En un mundo de 7350 millones de personas y 8,7 millones de especies (entre animales, plantas, hongos, protozoos y chormistas), el agua, ya sea en estado líquido, sólido o gaseoso, es vital para nuestro planeta.

Nuestro planeta contiene más de mil millones de billones de litros de H2O, pero poca se puede tomar. Más del 97% del agua en la Tierra es salada. Dos tercios del agua dulce están retenidas en glaciares y capas de hielo polar. De lo que queda, la mayor parte está atrapada en el suelo o en acuíferos subterráneos.

Eso deja disponible para la mayoría de los seres vivos una fracción mínima, más aun cuando casi todo lo que hacemos involucra al agua de alguna manera. Dependemos de ella para beber, para la agricultura y para la ganadería, e innumerables especies necesitan los ecosistemas de agua dulce para vivir. Los océanos contribuyen a modular los niveles de CO2 y a mantener las temperaturas globales, a la vez que transportan nutrientes y albergan ecosistemas marinos.

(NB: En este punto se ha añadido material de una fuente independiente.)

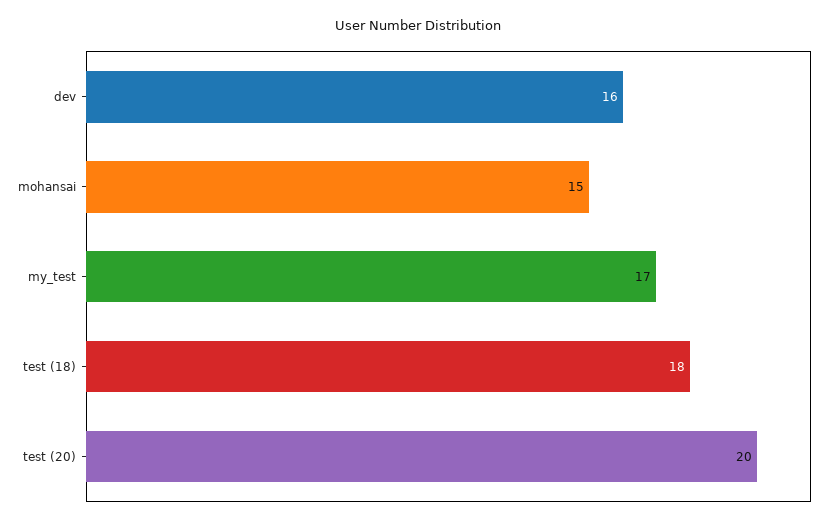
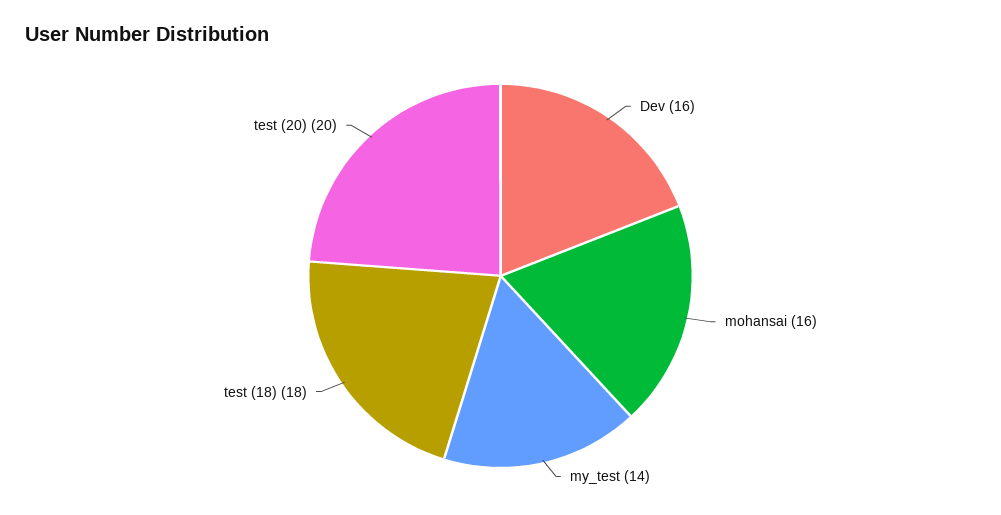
mohansai: 15 -> 16
my_test: 17 -> 14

A Peruvian water distribution worker with a hose splashes drinking water from a truck into a plastic barrel on the dusty hillside of Pachacútec, a desert suburb of Lima, Peru.
Photo: Jan Sochor Photography

Se indica que, en los últimos 30 años, cada década ha sido más caliente que la anterior, y a medida que cambia el clima, cambiarán también los recursos de agua dulce y salada sobre los que se basan nuestras sociedades y economías. Y a medida que cambia el clima, cambiará también nuestra relación con el agua.

Océano

Los mares, que cubren el 71 % de nuestro planeta, absorben en la actualidad tanto CO2 generado por actividades humanas y tanta energía del Sol, que la química y las temperaturas de las aguas marinas se están modificando poniendo en peligro a muchos organismos. Los cambios en el medio marino afectan a los seres que viven en el agua y a lo que podemos obtener de él. Las subidas del nivel del mar están modificando las costas y socavando los edificios, lo cual supone un riesgo para la vida humana, Cada tres años los mares le ganan un centímetro a la tierra firme.

Tierra

Las interacciones dinámicas entre el cambio climático y los recursos de agua dulce en tierra están estrechamente vinculadas a la disponibilidad de agua de buena calidad para el consumo humano. Actualmente, al menos la mitad de la población mundial depende del agua subterránea para un consumo de agua seguro. A partir de la actual previsión de crecimiento urbano se espera que hacia 2050 la demanda haya aumentado un 55 %, de modo que deberemos gestionar con prudencia el consumo futuro.

Hielo

El agua dulce congelada en la Antártida, en Groenlandia, el Ártico, y en todas las regiones alpinas del mundo, como las “Nieves Perpetuas” en Huaraz, se está derritiendo y yendo a parar a los ríos, suelos, y océanos de todo el planeta. Al principio esa agua llenará los ríos y las cuencas fluviales, pero conforme haya menos hielo, también se verán mermadas las aguas de escorrentía y el agua dulce disponible. Si las medidas de conservación no atajan el problema, surgirá la amenaza de las restricciones de agua.

Photo: Mariana Bazo/Reuters

Photo: Mariana Bazo/Reuters

Casi dos millones de personas se mueren al año por falta de agua potable. Y es probable que en 15 años la mitad de la población mundial viva en áreas en las que no habrá suficiente agua para todos, en el 2100 la Tierra tendrá 11 200 millones de habitantes aproximadamente, y si seguimos contaminando de la forma creciente como lo hacemos, la extinción será solo cuestión de tiempo.

El futuro de la conservación de vida en nuestro planeta está en nuestras manos, es por ello que desde ahora todo lo que realicemos, debe y necesita tener un carácter de respeto ambiental.

Todas las personas e instituciones de alguna manera deben ser agentes concientizadores sobre la importancia de no contaminar, por eso la creación de programas y talleres, a través de las universidades y otras organizaciones, son importantes para enseñarnos por qué y sobre todo como publicar información de forma asertiva, para ser capaces de concientizar.

El mundo y su vida están en nuestras manos, y está enfermo, no dejemos que muera, salvémoslo y salvémonos.